Rather than static installations, the works behaved like living prompts, gaining new meaning through visitor interaction. The Akademi became an evolving arena where participation wasn’t just encouraged — it was embedded into the exhibition’s very structure.

In the spirit of relational art, familiar formats were recharged with unexpected emotional weight. A ping-pong table, recurring in the duo’s visual language, appeared again — not as a symbol of competition, but of tension transformed into care. In perhaps the most striking gesture, Assets and Liabilities resurfaced demonetised Indian currency as a table-tennis surface, inviting audiences to literally play across the residue of collective economic memory — a poignant rally between lullaby and lament.

Inspired by Eric Berne’s 1964 book Games People Play, the exhibition explored the invisible behavioural scripts that govern intimacy, power, and survival.

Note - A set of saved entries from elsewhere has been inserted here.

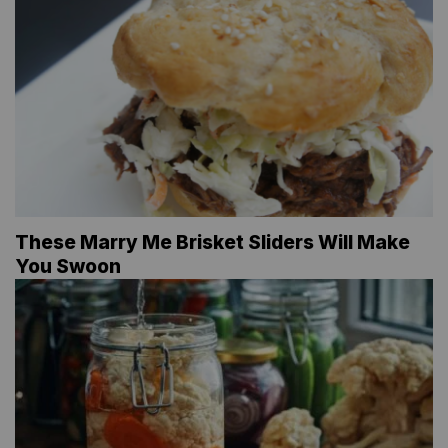
These Marry Me Brisket Sliders Will Make
You Swoon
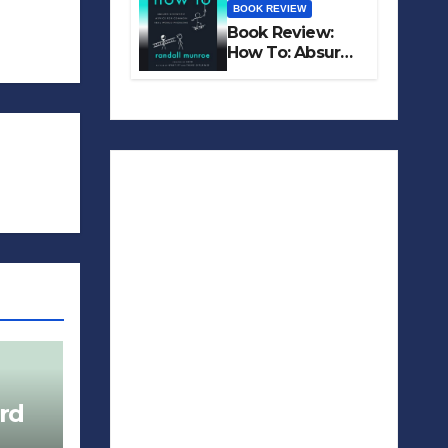
BOOK REVIEW
Book Review:
How To: Absurd
Scientific Advice
for Common
Real-World
Problems
rd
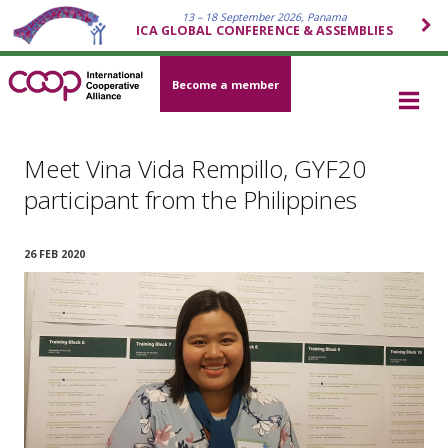
13 – 18 September 2026, Panama
ICA GLOBAL CONFERENCE & ASSEMBLIES
Become a member
Meet Vina Vida Rempillo, GYF20
participant from the Philippines
26 FEB 2020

Here, the institution itself became a gameboard, and audiences, knowingly or not, became players negotiating shifting emotional terrains.

“This autumn marks 20 years of Thukral and Tagra Studio… we’ve continued to explore how art can build bridges between communities, ideas, and lived experiences,” the artists reflected. That bridging was evident — between viewer and artwork, memory and play, tension and care.
As Delhi’s cultural circuit leans into more participatory and reflective formats, Games People Play 02 positioned itself not just as an exhibition, but as a proposal for new forms of engagement. By redefining play as both rebellion and connection, Thukral and Tagra invite us to step in, take position — and realise that the rules are ours to rewrite.

About the Artists — Thukral and Tagra
Based in New Delhi, Thukral and Tagra comprise artists Jiten Thukral (b. 1976, Jalandhar, Punjab) and Sumir Tagra (b. 1979, New Delhi). Known for their multidisciplinary approach spanning painting, gaming, archiving, and publishing, the duo has developed a distinctive language that navigates the cultural, political, and emotional landscapes of contemporary India.


Lullaments Germany kinetic.
Their early practice dissected global consumer culture with sharp wit and pop-coded aesthetics. In recent years, their focus has shifted towards ecology, climate anxiety, and agricultural memory, drawing from their personal histories rooted in migration and farming legacies in Punjab.
Beyond the studio, Thukral & Tagra actively design new formats for public engagement, constantly expanding the role of art in civic life. Their key initiatives include:
- A non-profit foundation using art and education to address pressing social concerns
- Pollinator.io — a collaborative learning lab enabling cross-disciplinary dialogue
- andArchive — a publishing and distribution platform rethinking the future of print and memory
- Sustaina India, founded in partnership with think tank CEEW, positioning the arts as a catalyst for climate action
Their work consistently pushes beyond object-making, suggesting that art can operate as a system, a platform, and a social technology — shaping how we connect, care, and imagine together.